[DIRECTIONS]: Each line below that includes the word "image" is to be reported.

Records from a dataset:
--- START ---

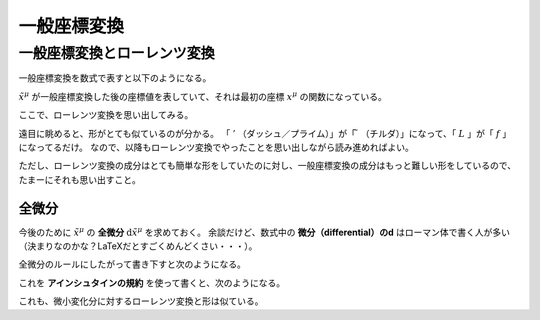 ==================================================
一般座標変換
==================================================

一般座標変換とローレンツ変換
==================================================

一般座標変換を数式で表すと以下のようになる。

.. math::
   :nowrap:

   \begin{align}
   \tilde{x}^{\mu} & = f^{\mu} (x^{0}, x^{1}, x^{2}, x^{3})\\
   & = f^{\mu} (x^{\nu})
   \end{align}


:math:`\tilde{x}^{\mu}` が一般座標変換した後の座標値を表していて、それは最初の座標 :math:`x^{\mu}` の関数になっている。

ここで、ローレンツ変換を思い出してみる。

.. math::
   :nowrap:

   \begin{align}
   x'^{\mu} & = L^{\mu}_{\nu} x^{\nu}
   \end{align}


遠目に眺めると、形がとても似ているのが分かる。
「 :math:`'` （ダッシュ／プライム）」が「 :math:`\tilde{ }` （チルダ）」になって、「 :math:`L` 」が「 :math:`f` 」になってるだけ。
なので、以降もローレンツ変換でやったことを思い出しながら読み進めればよい。

ただし、ローレンツ変換の成分はとても簡単な形をしていたのに対し、一般座標変換の成分はもっと難しい形をしているので、たまーにそれも思い出すこと。


全微分
--------------------------------------------------

今後のために :math:`\tilde{x}^{\mu}` の **全微分** :math:`\mathrm{d} \tilde{x}^{\mu}` を求めておく。
余談だけど、数式中の **微分（differential）のd** はローマン体で書く人が多い（決まりなのかな？LaTeXだとすごくめんどくさい・・・）。

全微分のルールにしたがって書き下すと次のようになる。

.. math::
   :nowrap:

   \begin{align}
   \mathrm{d} \tilde{x}^{\mu}
   & = \frac{\partial f^{\mu}}{\partial x^{0}} \mathrm{d} x^{0}
   + \frac{\partial f^{\mu}}{\partial x^{1}} \mathrm{d} x^{1}
   + \frac{\partial f^{\mu}}{\partial x^{2}} \mathrm{d} x^{2}
   + \frac{\partial f^{\mu}}{\partial x^{3}} \mathrm{d} x^{3}
   \quad \left( = \sum^{3}_{\nu = 0} \frac{\partial f^{\mu}}{\partial x^{\nu}} \mathrm{d} x^{\nu} \right)\\
   & = \frac{\partial \tilde{x}^{\mu}}{\partial x^{0}} \mathrm{d} x^{0}
   + \frac{\partial \tilde{x}^{\mu}}{\partial x^{1}} \mathrm{d} x^{1}
   + \frac{\partial \tilde{x}^{\mu}}{\partial x^{2}} \mathrm{d} x^{2}
   + \frac{\partial \tilde{x}^{\mu}}{\partial x^{3}} \mathrm{d} x^{3}
   \quad \left( = \sum^{3}_{\nu = 0} \frac{\partial \tilde{x}^{\mu}}{\partial x^{\nu}} \mathrm{d} x^{\nu} \right)
   \end{align}

これを **アインシュタインの規約** を使って書くと、次のようになる。

.. math::
   :nowrap:

   \begin{align}
   \mathrm{d} \tilde{x}^{\mu} & \equiv \frac{\partial \tilde{x}^{\mu}}{\partial x^{\nu}} \mathrm{d} x^{\nu}
   \end{align}


これも、微小変化分に対するローレンツ変換と形は似ている。

.. math::
   :nowrap:

   \begin{align}
   \mathrm{d} x'^{\mu} & = L^{\mu}_{\nu} \mathrm{d} x^{\nu}
   \end{align}

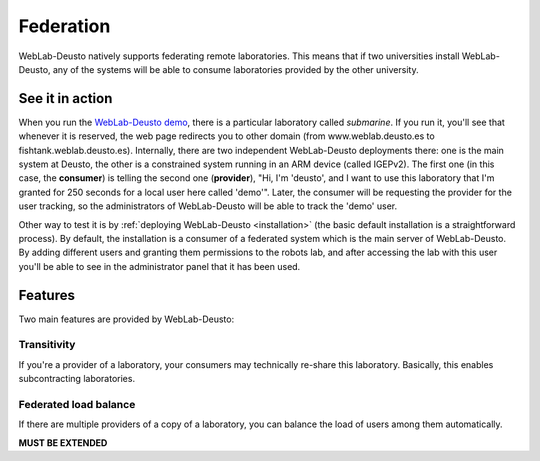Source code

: .. _federation:

Federation
==========

WebLab-Deusto natively supports federating remote laboratories. This means that
if two universities install WebLab-Deusto, any of the systems will be able to 
consume laboratories provided by the other university.

.. image:: /_static/federation.png
   :width: 500 px
   :align: center


See it in action
----------------

When you run the `WebLab-Deusto demo <https://www.weblab.deusto.es/weblab/>`_,
there is a particular laboratory called *submarine*. If you run it, you'll see
that whenever it is reserved, the web page redirects you to other domain (from
www.weblab.deusto.es to fishtank.weblab.deusto.es). Internally, there are two
independent WebLab-Deusto deployments there: one is the main system at Deusto,
the other is a constrained system running in an ARM device (called IGEPv2). The
first one (in this case, the **consumer**) is telling the second one
(**provider**), "Hi, I'm 'deusto', and I want to use this laboratory that I'm 
granted for 250 seconds for a local user here called 'demo'". Later, the
consumer will be requesting the provider for the user tracking, so the
administrators of WebLab-Deusto will be able to track the 'demo' user.

Other way to test it is by :ref:`deploying WebLab-Deusto <installation>` (the
basic default installation is a straightforward process). By default, the
installation is a consumer of a federated system which is the main server of
WebLab-Deusto. By adding different users and granting them permissions to the
robots lab, and after accessing the lab with this user you'll be able to see
in the administrator panel that it has been used.

Features
--------

Two main features are provided by WebLab-Deusto: 

Transitivity
^^^^^^^^^^^^

If you're a provider of a laboratory, your consumers may technically re-share this laboratory. Basically, this enables subcontracting laboratories.

.. image:: /_static/transitivity.png
   :width: 500 px
   :align: center

Federated load balance
^^^^^^^^^^^^^^^^^^^^^^

If there are multiple providers of a copy of a laboratory, you can balance the load of users among them automatically.

.. image:: /_static/federated_load_balance.png
   :width: 500 px
   :align: center

**MUST BE EXTENDED**
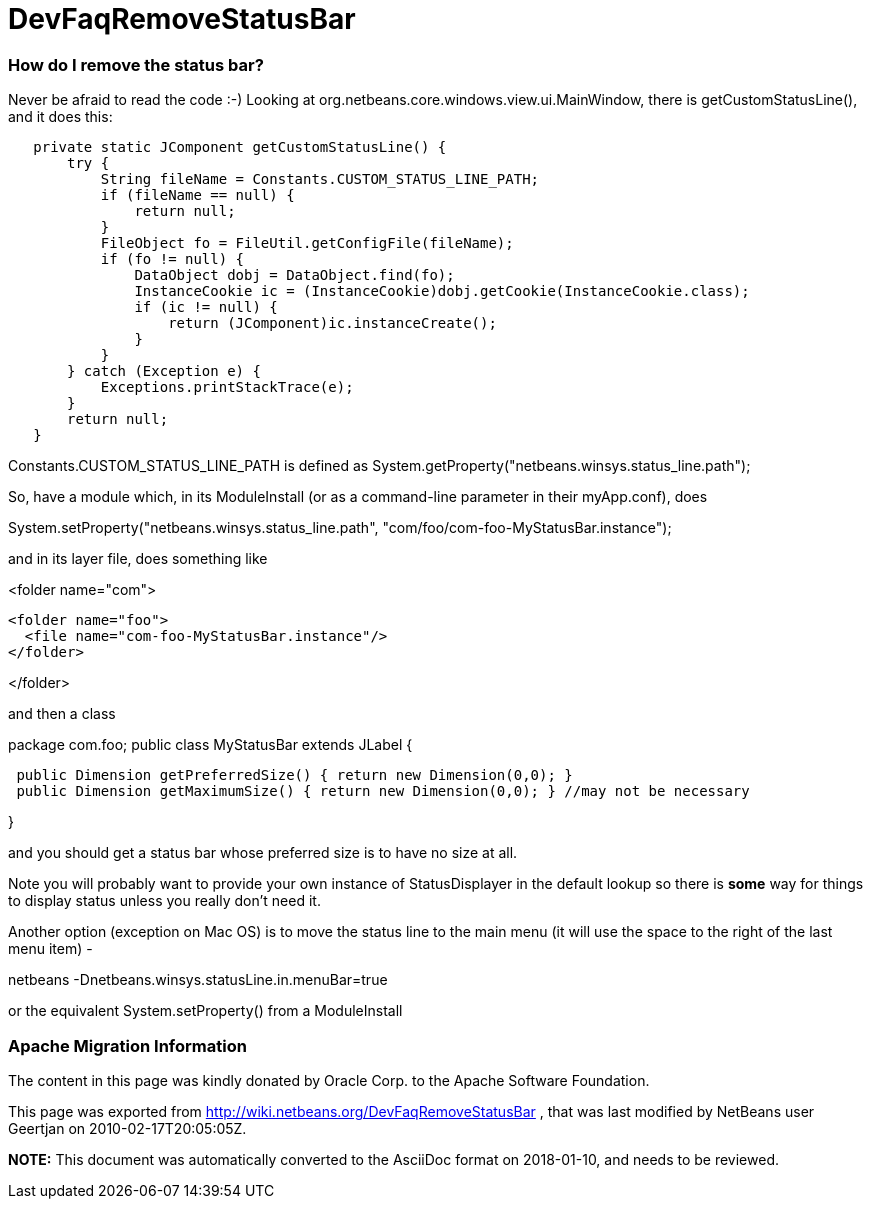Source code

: // 
//     Licensed to the Apache Software Foundation (ASF) under one
//     or more contributor license agreements.  See the NOTICE file
//     distributed with this work for additional information
//     regarding copyright ownership.  The ASF licenses this file
//     to you under the Apache License, Version 2.0 (the
//     "License"); you may not use this file except in compliance
//     with the License.  You may obtain a copy of the License at
// 
//       http://www.apache.org/licenses/LICENSE-2.0
// 
//     Unless required by applicable law or agreed to in writing,
//     software distributed under the License is distributed on an
//     "AS IS" BASIS, WITHOUT WARRANTIES OR CONDITIONS OF ANY
//     KIND, either express or implied.  See the License for the
//     specific language governing permissions and limitations
//     under the License.
//

= DevFaqRemoveStatusBar
:jbake-type: wiki
:jbake-tags: wiki, devfaq, needsreview
:jbake-status: published

=== How do I remove the status bar?

Never be afraid to read the code  :-)   Looking at org.netbeans.core.windows.view.ui.MainWindow, there is getCustomStatusLine(), and it does this:

[source,java]
----

   private static JComponent getCustomStatusLine() {
       try {
           String fileName = Constants.CUSTOM_STATUS_LINE_PATH;
           if (fileName == null) {
               return null;
           }
           FileObject fo = FileUtil.getConfigFile(fileName);
           if (fo != null) {
               DataObject dobj = DataObject.find(fo);
               InstanceCookie ic = (InstanceCookie)dobj.getCookie(InstanceCookie.class);
               if (ic != null) {
                   return (JComponent)ic.instanceCreate();
               }
           }
       } catch (Exception e) {
           Exceptions.printStackTrace(e);
       }
       return null;
   }
----

Constants.CUSTOM_STATUS_LINE_PATH is defined as
System.getProperty("netbeans.winsys.status_line.path");

So, have a module which, in its ModuleInstall (or as a command-line parameter in their myApp.conf), does

System.setProperty("netbeans.winsys.status_line.path", "com/foo/com-foo-MyStatusBar.instance");

and in its layer file, does something like

<folder name="com">

[source,xml]
----

<folder name="foo">
  <file name="com-foo-MyStatusBar.instance"/>
</folder>
----

</folder>

and then a class

package com.foo;
public class MyStatusBar extends JLabel {

[source,java]
----

 public Dimension getPreferredSize() { return new Dimension(0,0); }
 public Dimension getMaximumSize() { return new Dimension(0,0); } //may not be necessary
----

}

and you should get a status bar whose preferred size is to have no size at all.  

Note you will probably want to provide your own instance of StatusDisplayer in the default lookup so there is *some* way for things to display status unless you really don't need it.

Another option (exception on Mac OS) is to move the status line to the main menu (it will use the space to the right of the last menu item) -

netbeans -Dnetbeans.winsys.statusLine.in.menuBar=true

or the equivalent System.setProperty() from a ModuleInstall

=== Apache Migration Information

The content in this page was kindly donated by Oracle Corp. to the
Apache Software Foundation.

This page was exported from link:http://wiki.netbeans.org/DevFaqRemoveStatusBar[http://wiki.netbeans.org/DevFaqRemoveStatusBar] , 
that was last modified by NetBeans user Geertjan 
on 2010-02-17T20:05:05Z.


*NOTE:* This document was automatically converted to the AsciiDoc format on 2018-01-10, and needs to be reviewed.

--- END ---

[THE COMPLETED TASK]:
.. image:: /_static/federation.png
.. image:: /_static/transitivity.png
.. image:: /_static/federated_load_balance.png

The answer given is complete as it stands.